I have heard about a term used in weigh loss called "plateauing" where after a period of weight loss, the body seems to become wise to what you are trying to do and puts your call to your skinnier self on hold for a week or two. Many people who experience this give up considering that the diet has failed and recommence their old ways.
Heaven knows I need to lose weight but that is not the subject of this post. A plateau as opposed to a peak is an eroded remainder of an ancient plain found in many places of the world but none more prevalent than the intermountain west such as the flatlands on either side of the Grand Canyon. The tiniest singular remains of plateaus are called mesas and in the metaphorical sense of the term you reach the top and it is basically flat for the remainder of the expanse.
I just got my degree as I have mentioned before and at different times I have wondered what I should do with it once I had it. Some may say that such a decision should have been made tens of thousands of dollars ago and to a point I agree. It is clear to most that any given degree could lead to may different careers and for me I had always thought of climbing the corporate ladder in the Family and Church History Department now redivided into the Family History Department of the Church of Jesus Christ of Latter-day Saints. I have always been so interested in Family History and how it was done but also who it affected and how easy it was to do.
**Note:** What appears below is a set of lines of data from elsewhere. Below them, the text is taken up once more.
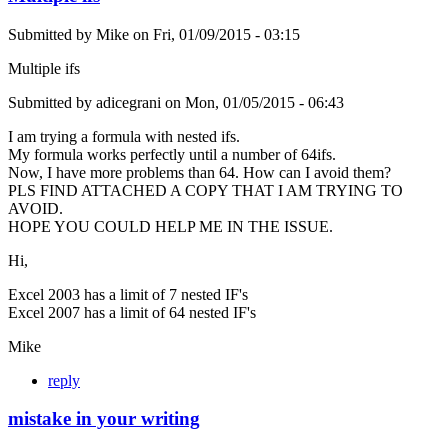
Submitted by
Mike
on
Fri, 01/09/2015 - 03:15
Multiple ifs
Submitted by adicegrani on Mon, 01/05/2015 - 06:43
I am trying a formula with nested ifs.
My formula works perfectly until a number of 64ifs.
Now, I have more problems than 64. How can I avoid them?
PLS FIND ATTACHED A COPY THAT I AM TRYING TO
AVOID.
HOPE YOU COULD HELP ME IN THE ISSUE.
Hi,
Excel 2003 has a limit of 7 nested IF's
Excel 2007 has a limit of 64 nested IF's
Mike
reply
mistake in your writing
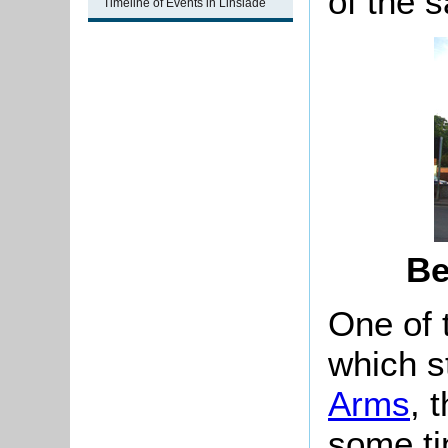
of the 
Timeline of Events in Linslade
Be
One of t
which s
Arms
, 
some ti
There are some elements that will never be strictly easy but the basics will always be there and ready for a willing heart and a ready mind.
However, I with a lot of experience in Family History and now a degree on top of eight years of experience of work in the department and two job opportunities later as well as a trial run for a few months in another section of the department and...nothing. It seems like I have alluded to metaphorically that I have plateaued. It seems to me that I still have more to do.
Peaks on the other hand are entirely different in nature. There is nothing flat about a peak. Peaks are generally up and down and as with most peaks they are made from smaller peaks. Rarely do you find a peak where the best route to the top is straight up. You reach the top of the ridge and need to hike down the other side before reaching the next higher peak. Peak then valley and peak again. Far less sedentary and far less static than a plateau.
What to do though? Am I on a plateau where I have gone as high as I am going to go or have I just been walking along a ridge rather than up it?
I feel that now I have a degree I have reached that coveted point that many others have reached before and many have followed different paths from it. However, the paths are many and diverse. I feel what I need to do is to find the "path less traveled by" as the poet says "to make all of the difference" I have a hazy view of what that road could be and if possible I may travel it. By doing so I may be able to find a place where I stand alone and appealing to those whose job it is to determine those who lead to the top of the department.
I told someone once recently that I just wanted to be a part of the work but I needed to be able to support my family as well. It is as though I see the peak I want to climb and I don't care what path to take to get there. I think I am coming to the realization that I have to care which path I take and I must choose one and follow it or remain at the relatively mediocre bottom. Once chosen, I can follow it and blaze my own path. Peak after peak until I reach the top where only God alone can bring me higher.